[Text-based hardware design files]
-----

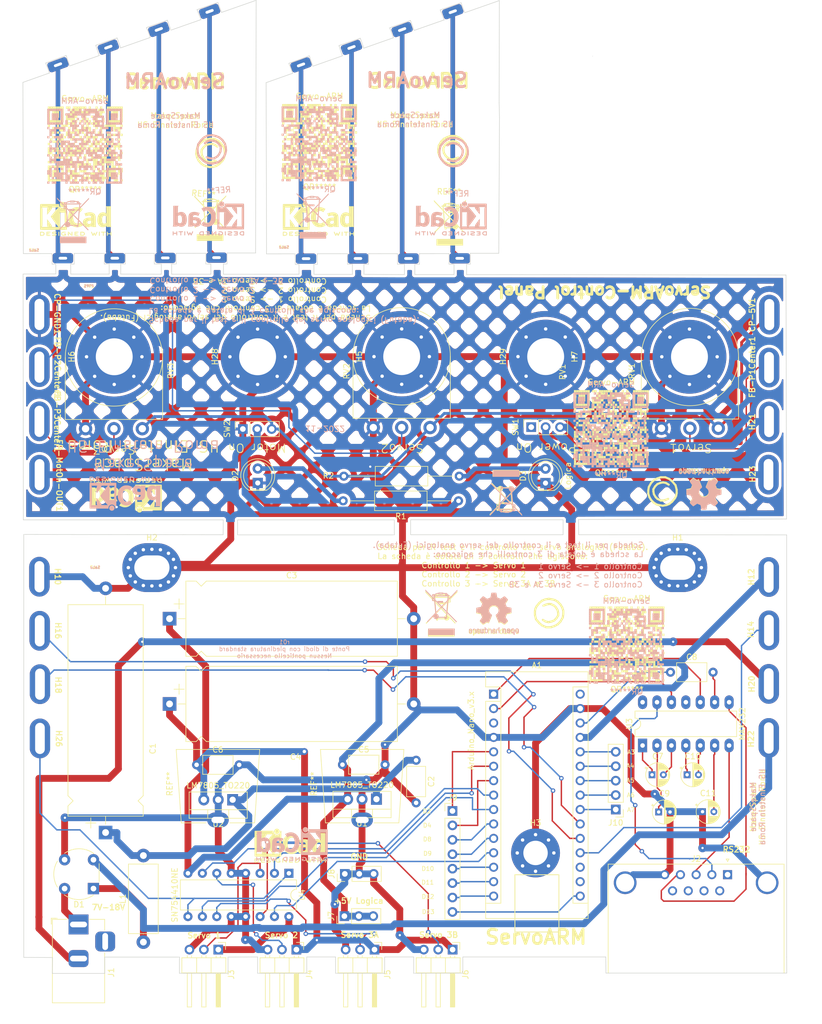
<source format=kicad_pcb>
(kicad_pcb (version 20211014) (generator pcbnew)

  (general
    (thickness 1.6)
  )

  (paper "A4")
  (layers
    (0 "F.Cu" signal)
    (31 "B.Cu" signal)
    (32 "B.Adhes" user "B.Adhesive")
    (33 "F.Adhes" user "F.Adhesive")
    (34 "B.Paste" user)
    (35 "F.Paste" user)
    (36 "B.SilkS" user "B.Silkscreen")
    (37 "F.SilkS" user "F.Silkscreen")
    (38 "B.Mask" user)
    (39 "F.Mask" user)
    (40 "Dwgs.User" user "User.Drawings")
    (41 "Cmts.User" user "User.Comments")
    (42 "Eco1.User" user "User.Eco1")
    (43 "Eco2.User" user "User.Eco2")
    (44 "Edge.Cuts" user)
    (45 "Margin" user)
    (46 "B.CrtYd" user "B.Courtyard")
    (47 "F.CrtYd" user "F.Courtyard")
    (48 "B.Fab" user)
    (49 "F.Fab" user)
    (50 "User.1" user)
    (51 "User.2" user)
    (52 "User.3" user)
    (53 "User.4" user)
    (54 "User.5" user)
    (55 "User.6" user)
    (56 "User.7" user)
    (57 "User.8" user)
    (58 "User.9" user)
  )

  (setup
    (stackup
      (layer "F.SilkS" (type "Top Silk Screen"))
      (layer "F.Paste" (type "Top Solder Paste"))
      (layer "F.Mask" (type "Top Solder Mask") (thickness 0.01))
      (layer "F.Cu" (type "copper") (thickness 0.035))
      (layer "dielectric 1" (type "core") (thickness 1.51) (material "FR4") (epsilon_r 4.5) (loss_tangent 0.02))
      (layer "B.Cu" (type "copper") (thickness 0.035))
      (layer "B.Mask" (type "Bottom Solder Mask") (thickness 0.01))
      (layer "B.Paste" (type "Bottom Solder Paste"))
      (layer "B.SilkS" (type "Bottom Silk Screen"))
      (copper_finish "None")
      (dielectric_constraints no)
    )
    (pad_to_mask_clearance 0)
    (pcbplotparams
      (layerselection 0x00010fc_ffffffff)
      (disableapertmacros false)
      (usegerberextensions false)
      (usegerberattributes true)
      (usegerberadvancedattributes true)
      (creategerberjobfile true)
      (svguseinch false)
      (svgprecision 6)
      (excludeedgelayer true)
      (plotframeref false)
      (viasonmask false)
      (mode 1)
      (useauxorigin false)
      (hpglpennumber 1)
      (hpglpenspeed 20)
      (hpglpendiameter 15.000000)
      (dxfpolygonmode true)
      (dxfimperialunits true)
      (dxfusepcbnewfont true)
      (psnegative false)
      (psa4output false)
      (plotreference true)
      (plotvalue true)
      (plotinvisibletext false)
      (sketchpadsonfab false)
      (subtractmaskfromsilk false)
      (outputformat 1)
      (mirror false)
      (drillshape 1)
      (scaleselection 1)
      (outputdirectory "")
    )
  )

  (net 0 "")
  (net 1 "Net-(C1-Pad1)")
  (net 2 "/Unità Alimentazione/5V-CPU")
  (net 3 "/Unità CPU/Pot1")
  (net 4 "unconnected-(A1-Pad3)")
  (net 5 "Net-(D2-Pad2)")
  (net 6 "Net-(D3-Pad2)")
  (net 7 "/Unità CPU/Pot2")
  (net 8 "/Unità CPU/Pot3")
  (net 9 "unconnected-(A1-Pad17)")
  (net 10 "unconnected-(A1-Pad18)")
  (net 11 "unconnected-(A1-Pad30)")
  (net 12 "Net-(D1-Pad1)")
  (net 13 "Net-(D1-Pad4)")
  (net 14 "Net-(FB-P1Center1-Pad1)")
  (net 15 "Net-(FB-P2Center1-Pad1)")
  (net 16 "Net-(FB-P3Center1-Pad1)")
  (net 17 "Net-(J2-Pad2)")
  (net 18 "Net-(H21-Pad1)")
  (net 19 "Net-(H23-Pad1)")
  (net 20 "Net-(H20-Pad1)")
  (net 21 "unconnected-(SW1-Pad1)")
  (net 22 "GND")
  (net 23 "Net-(FP-MotOn-OUT1-Pad1)")
  (net 24 "Net-(FB-P1Center2-Pad1)")
  (net 25 "Net-(FB-P1Center3-Pad1)")
  (net 26 "Net-(FB-P2Center2-Pad1)")
  (net 27 "Net-(FB-P2Center3-Pad1)")
  (net 28 "Net-(FB-P3Center3-Pad1)")
  (net 29 "Net-(FB-P3Center4-Pad1)")
  (net 30 "Net-(FB-P3Center5-Pad1)")
  (net 31 "Net-(FB-P3Center6-Pad1)")
  (net 32 "Net-(A1-Pad1)")
  (net 33 "Net-(A1-Pad2)")
  (net 34 "Net-(A1-Pad28)")
  (net 35 "Net-(C7-Pad1)")
  (net 36 "Net-(C7-Pad2)")
  (net 37 "Net-(C8-Pad2)")
  (net 38 "Net-(C9-Pad1)")
  (net 39 "Net-(C10-Pad1)")
  (net 40 "Net-(C10-Pad2)")
  (net 41 "Net-(C11-Pad2)")
  (net 42 "unconnected-(U3-Pad11)")
  (net 43 "unconnected-(U3-Pad14)")
  (net 44 "unconnected-(J2-Pad1)")
  (net 45 "unconnected-(J2-Pad6)")
  (net 46 "unconnected-(J2-Pad7)")
  (net 47 "unconnected-(J2-Pad8)")
  (net 48 "unconnected-(J2-Pad9)")
  (net 49 "Net-(J2-Pad3)")
  (net 50 "Net-(J2-Pad4)")
  (net 51 "Net-(J3-Pad2)")
  (net 52 "/Unità CPU/5VLogica")
  (net 53 "Net-(H26-Pad1)")
  (net 54 "Net-(J4-Pad2)")
  (net 55 "Net-(J5-Pad2)")
  (net 56 "Net-(J6-Pad2)")
  (net 57 "Net-(H22-Pad1)")
  (net 58 "/Unità Alimentazione/5V-SERVO")
  (net 59 "Net-(A1-Pad5)")
  (net 60 "Net-(A1-Pad6)")
  (net 61 "Net-(A1-Pad7)")
  (net 62 "Net-(A1-Pad8)")
  (net 63 "Net-(A1-Pad9)")
  (net 64 "Net-(A1-Pad10)")
  (net 65 "Net-(A1-Pad11)")
  (net 66 "Net-(A1-Pad12)")
  (net 67 "Net-(A1-Pad13)")
  (net 68 "Net-(A1-Pad14)")
  (net 69 "Net-(A1-Pad15)")
  (net 70 "Net-(A1-Pad16)")
  (net 71 "Net-(A1-Pad22)")
  (net 72 "Net-(A1-Pad23)")
  (net 73 "Net-(A1-Pad24)")
  (net 74 "Net-(A1-Pad25)")
  (net 75 "Net-(A1-Pad26)")

  (footprint "Symbol:Servo-ARM" (layer "F.Cu") (at 133.35 92.71))

  (footprint "MountingHole:Asola" (layer "F.Cu") (at 161.1122 82.1436 180))

  (footprint "MountingHole:TenonePerAsola" (layer "F.Cu") (at 97.6122 62.9412))

  (footprint "Package_TO_SOT_THT:TO-220-3_Vertical" (layer "F.Cu") (at 66.6496 158.242 180))

  (footprint "MountingHole:TenonePerAsola" (layer "F.Cu") (at 54.7878 62.8396))

  (footprint "Connector_PinSocket_2.54mm:PinSocket_1x03_P2.54mm_Vertical" (layer "F.Cu") (at 68.4426 92.9644 90))

  (footprint "Connector_PinHeader_2.54mm:PinHeader_1x03_P2.54mm_Horizontal" (layer "F.Cu") (at 77.8749 184.6326 -90))

  (footprint "MountingHole:TenonePerAsola" (layer "F.Cu") (at 35.8902 28.829 20))

  (footprint "Capacitor_THT:C_Axial_L5.1mm_D3.1mm_P7.50mm_Horizontal" (layer "F.Cu") (at 143.7478 135.7884))

  (footprint "Resistor_THT:R_Axial_DIN0309_L9.0mm_D3.2mm_P20.32mm_Horizontal" (layer "F.Cu") (at 86.233 101.2698))

  (footprint "Diode_THT:Diode_Bridge_Round_D8.9mm" (layer "F.Cu") (at 42.1368 173.8884 180))

  (footprint "Symbol:Servo-ARM" (layer "F.Cu") (at 81.9658 42.3418))

  (footprint "MountingHole:TenonePerAsola" (layer "F.Cu") (at 87.5792 25.781 20))

  (footprint "Connector_PinSocket_2.54mm:PinSocket_1x03_P2.54mm_Vertical" (layer "F.Cu") (at 119.2276 92.6338 90))

  (footprint "MountingHole:Asola" (layer "F.Cu") (at 161.0614 147.3708))

  (footprint "MountingHole:Asola" (layer "F.Cu") (at 32.6136 82.0674 180))

  (footprint "MountingHole:TenonePerAsola" (layer "F.Cu") (at 79.5782 62.9666))

  (footprint "Symbol:Symbol_CC-ShareAlike_SilkscreenTop_Small" (layer "F.Cu") (at 122.3772 125.3744))

  (footprint "MountingHole:Asola" (layer "F.Cu") (at 32.7152 137.8966))

  (footprint "Capacitor_THT:C_Axial_L5.1mm_D3.1mm_P7.50mm_Horizontal" (layer "F.Cu")
    (tedit 5AE50EF0) (tstamp 1e60c6e9-2738-4d39-850e-f435ef3d46c0)
    (at 85.9882 152.0698)
    (descr "C, Axial series, Axial, Horizontal, pin pitch=7.5mm, , length*diameter=5.1*3.1mm^2, http://www.vishay.com/docs/45231/arseries.pdf")
    (tags "C Axial series Axial Horizontal pin pitch 7.5mm  length 5.1mm diameter 3.1mm")
    (property "Sheetfile" "UnitaAlimentazione_sch.kicad_sch")
    (property "Sheetname" "Unità Alimentazione")
    (path "/b754bfb3-a198-47be-8e7b-61bec885a5db/5d761499-c3b4-4179-88a5-f5861346a3ec")
    (attr through_hole)
    (fp_text reference "C5" (at 3.75 -2.67) (layer "F.SilkS")
      (effects (font (size 1 1) (thickness 0.15)))
      (tstamp f1953258-79f9-4d88-8b10-44660be6a468)
    )
    (fp_text value "C" (at 3.75 2.67) (layer "F.Fab")
      (effects (font (size 1 1) (thickness 0.15)))
      (tstamp 4e3b162d-8449-4b2b-825f-91e8fb85835b)
    )
    (fp_text user "${REFERENCE}" (at 3.75 0) (layer "F.Fab")
      (effects (font (size 1 1) (thickness 0.15)))
      (tstamp 0c8862f6-fd89-4a73-8e92-f9b24d18e5c4)
    )
    (fp_line (start 6.42 -1.67) (end 1.08 -1.67) (layer "F.SilkS") (width 0.12) (tstamp 244638ff-cd34-481d-9e10-0d20ed8b4e7e))
    (fp_line (start 6.46 0) (end 6.42 0) (layer "F.SilkS") (width 0.12) (tstamp 524020dc-454f-48e7-b62d-7f7e748e2ddf))
    (fp_line (start 6.42 1.67) (end 6.42 -1.67) (layer "F.SilkS") (width 0.12) (tstamp 8825a2a0-0dee-4fa9-b43d-14bc86051acd))
    (fp_line (start 1.08 -1.67) (end 1.08 1.67) (layer "F.SilkS") (width 0.12) (tstamp 8e904278-9ef8-45f4-8031-7a591eebf9b5))
    (fp_line (start 1.04 0) (end 1.08 0) (layer "F.SilkS") (width 0.12) (tstamp bf378db0-3900-46f1-8fc1-a28ca7cf9cc4))
    (fp_line (start 1.08 1.67) (end 6.42 1.67) (layer "F.SilkS") (width 0.12) (tstamp f4934f3f-f77a-4
... [2746140 chars truncated]
</source>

-----

- TRY IT: Your task for the entries above: copy exactly the span starting with the line with "(at 161.0614 147.3708))" and going on through the line with "(fp_line (start 6.42 1.67)", both lines included, and nothing else.

- SOLVED PROBLEM:
  (footprint "MountingHole:Asola" (layer "F.Cu") (at 161.0614 147.3708))

  (footprint "MountingHole:Asola" (layer "F.Cu") (at 32.6136 82.0674 180))

  (footprint "MountingHole:TenonePerAsola" (layer "F.Cu") (at 79.5782 62.9666))

  (footprint "Symbol:Symbol_CC-ShareAlike_SilkscreenTop_Small" (layer "F.Cu") (at 122.3772 125.3744))

  (footprint "MountingHole:Asola" (layer "F.Cu") (at 32.7152 137.8966))

  (footprint "Capacitor_THT:C_Axial_L5.1mm_D3.1mm_P7.50mm_Horizontal" (layer "F.Cu")
    (tedit 5AE50EF0) (tstamp 1e60c6e9-2738-4d39-850e-f435ef3d46c0)
    (at 85.9882 152.0698)
    (descr "C, Axial series, Axial, Horizontal, pin pitch=7.5mm, , length*diameter=5.1*3.1mm^2, http://www.vishay.com/docs/45231/arseries.pdf")
    (tags "C Axial series Axial Horizontal pin pitch 7.5mm  length 5.1mm diameter 3.1mm")
    (property "Sheetfile" "UnitaAlimentazione_sch.kicad_sch")
    (property "Sheetname" "Unità Alimentazione")
    (path "/b754bfb3-a198-47be-8e7b-61bec885a5db/5d761499-c3b4-4179-88a5-f5861346a3ec")
    (attr through_hole)
    (fp_text reference "C5" (at 3.75 -2.67) (layer "F.SilkS")
      (effects (font (size 1 1) (thickness 0.15)))
      (tstamp f1953258-79f9-4d88-8b10-44660be6a468)
    )
    (fp_text value "C" (at 3.75 2.67) (layer "F.Fab")
      (effects (font (size 1 1) (thickness 0.15)))
      (tstamp 4e3b162d-8449-4b2b-825f-91e8fb85835b)
    )
    (fp_text user "${REFERENCE}" (at 3.75 0) (layer "F.Fab")
      (effects (font (size 1 1) (thickness 0.15)))
      (tstamp 0c8862f6-fd89-4a73-8e92-f9b24d18e5c4)
    )
    (fp_line (start 6.42 -1.67) (end 1.08 -1.67) (layer "F.SilkS") (width 0.12) (tstamp 244638ff-cd34-481d-9e10-0d20ed8b4e7e))
    (fp_line (start 6.46 0) (end 6.42 0) (layer "F.SilkS") (width 0.12) (tstamp 524020dc-454f-48e7-b62d-7f7e748e2ddf))
    (fp_line (start 6.42 1.67) (end 6.42 -1.67) (layer "F.SilkS") (width 0.12) (tstamp 8825a2a0-0dee-4fa9-b43d-14bc86051acd))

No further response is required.